What the output looks like
The exported file contains a complete HTML document with inline CSS. No external stylesheets, no JavaScript dependencies, no CDN links. The file is entirely self-contained.
The table is responsive: it scrolls horizontally on narrow screens and remains readable on desktop. It includes alternating row colors, sticky headers, and proper text alignment for numeric columns. Dark mode is built in via prefers-color-scheme, so the table adapts to the viewer's system preferences automatically.
Here is a simplified example of what the rendered output looks like:
| product | category | revenue | units |
|---|---|---|---|
| Widget A | Hardware | 12,400 | 310 |
| Widget B | Hardware | 8,750 | 215 |
| Service Plan | Software | 23,100 | 462 |
| Connector Kit | Accessories | 3,200 | 640 |
The actual exported file includes a page title (the file name), a timestamp, and a row count at the top. The styling is clean and minimal.
When to use HTML export
HTML is the right export format in a few specific situations:
- Sharing with non-technical stakeholders. Attach the file to an email or Slack message. The recipient double-clicks it and sees a formatted table. No software needed beyond a web browser.
- Embedding in internal wikis or documentation. Many wikis (Confluence, Notion, internal tools) accept HTML embeds or allow you to paste HTML source. The self-contained nature of the export makes this straightforward.
- Quick visual previews of query results. If you ran a complex pipeline and want to snapshot the output for later reference, HTML preserves the formatting better than a raw CSV.
- Archiving data snapshots.
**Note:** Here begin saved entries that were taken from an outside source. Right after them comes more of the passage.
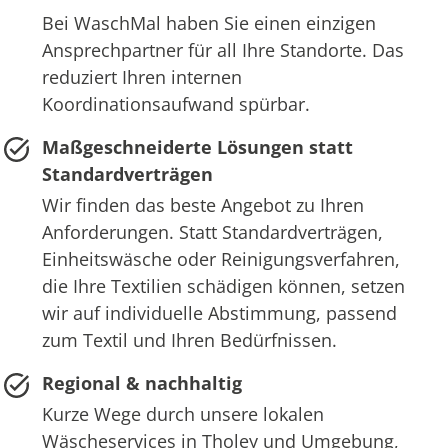
Bei WaschMal haben Sie einen einzigen
Ansprechpartner für all Ihre Standorte. Das
reduziert Ihren internen
Koordinationsaufwand spürbar.
Maßgeschneiderte Lösungen statt
Standardverträgen
Wir finden das beste Angebot zu Ihren
Anforderungen. Statt Standardverträgen,
Einheitswäsche oder Reinigungsverfahren,
die Ihre Textilien schädigen können, setzen
wir auf individuelle Abstimmung, passend
zum Textil und Ihren Bedürfnissen.
Regional & nachhaltig
Kurze Wege durch unsere lokalen
Wäscheservices in Tholey und Umgebung,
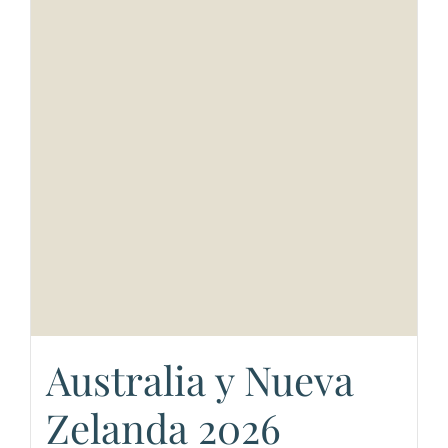
Australia y Nueva
Zelanda 2026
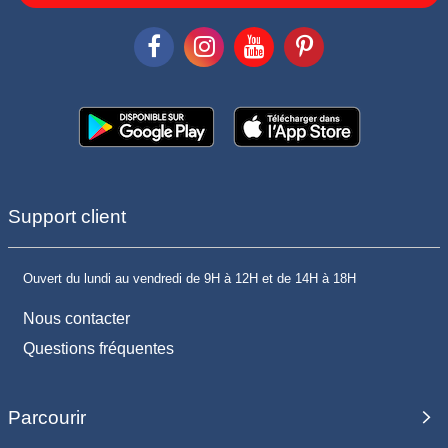
Support client
Ouvert du lundi au vendredi de 9H à 12H et de 14H à 18H
Nous contacter
Questions fréquentes
Parcourir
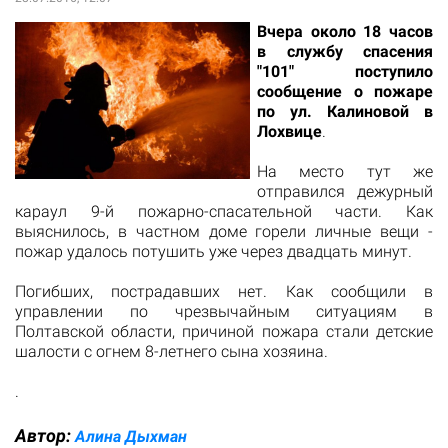
Вчера около 18 часов
в службу спасения
"101" поступило
сообщение о пожаре
по ул. Калиновой в
Лохвице
.
На место тут же
отправился дежурный
караул 9-й пожарно-спасательной части. Как
выяснилось, в частном доме горели личные вещи -
пожар удалось потушить уже через двадцать минут.
Погибших, пострадавших нет. Как сообщили в
управлении по чрезвычайным ситуациям в
Полтавской области
, причиной пожара стали детские
шалости с огнем 8-летнего сына хозяина.
.
Автор:
Алина Дыхман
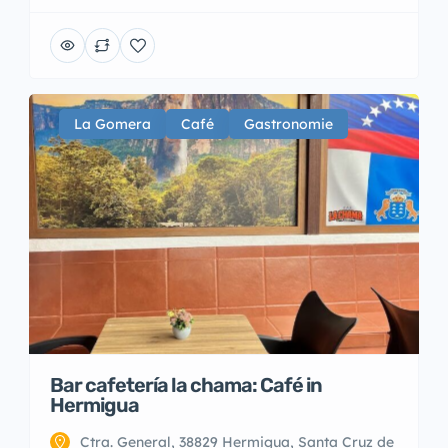
La Gomera
Café
Gastronomie
Bar cafetería la chama: Café in
Hermigua
Ctra. General, 38829 Hermigua, Santa Cruz de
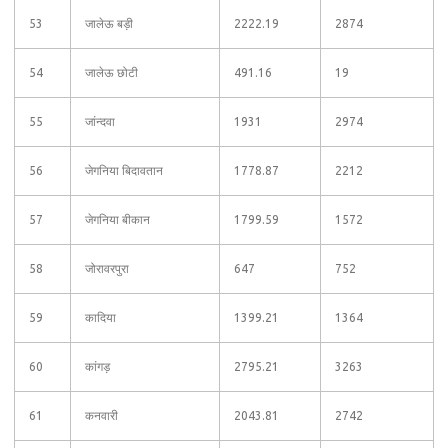
53
जालेऊ बड़ी
2222.19
2874
54
जालेऊ छोटी
491.16
19
55
जांन्दवा
1931
2974
56
जेगनिया बिदावतान
1778.87
2212
57
जेगनिया बीकान
1799.59
1572
58
जोरावरपुरा
647
752
59
कादिया
1399.21
1364
60
कांगड़
2795.21
3263
61
कनवारी
2043.81
2742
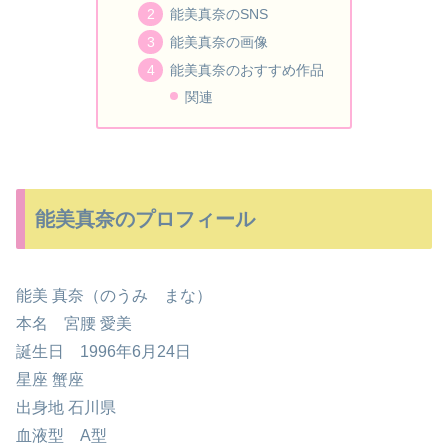
能美真奈のSNS
能美真奈の画像
能美真奈のおすすめ作品
関連
能美真奈のプロフィール
能美 真奈（のうみ まな）
本名 宮腰 愛美
誕生日 1996年6月24日
星座 蟹座
出身地 石川県
血液型 A型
HTML files are stable over time. They don't depend on a specific application version or online service. A file exported today will render identically in a browser ten years from now.
How to export
- Load your file (CSV, JSON, Parquet, Excel, or XML).
- Apply any transformations: filter rows, rename columns, aggregate, sort.
- Click Export in the toolbar.
- Select HTML from the format options.
- The file downloads immediately.
The export includes all rows currently visible in the table after your pipeline has run. If you filtered from 10,000 rows down to 200, only those 200 appear in the HTML file.
Compared to other export formats
| Format | Best for | Limitations |
|---|---|---|
| CSV | Programmatic consumption, database import | No formatting, encoding issues in Excel |
| JSON | APIs, web applications, nested data | Not human-readable at scale |
| Excel | Recipients who need formulas or further editing | Requires Excel or compatible software |
| Print-ready documents, formal reports | Static, hard to extract data from | |
| HTML | Browser-readable sharing, zero-setup viewing | Not ideal for programmatic processing |
HTML fills a gap between raw data formats (CSV, JSON) and presentation formats (PDF). It preserves visual structure without requiring any software beyond a browser.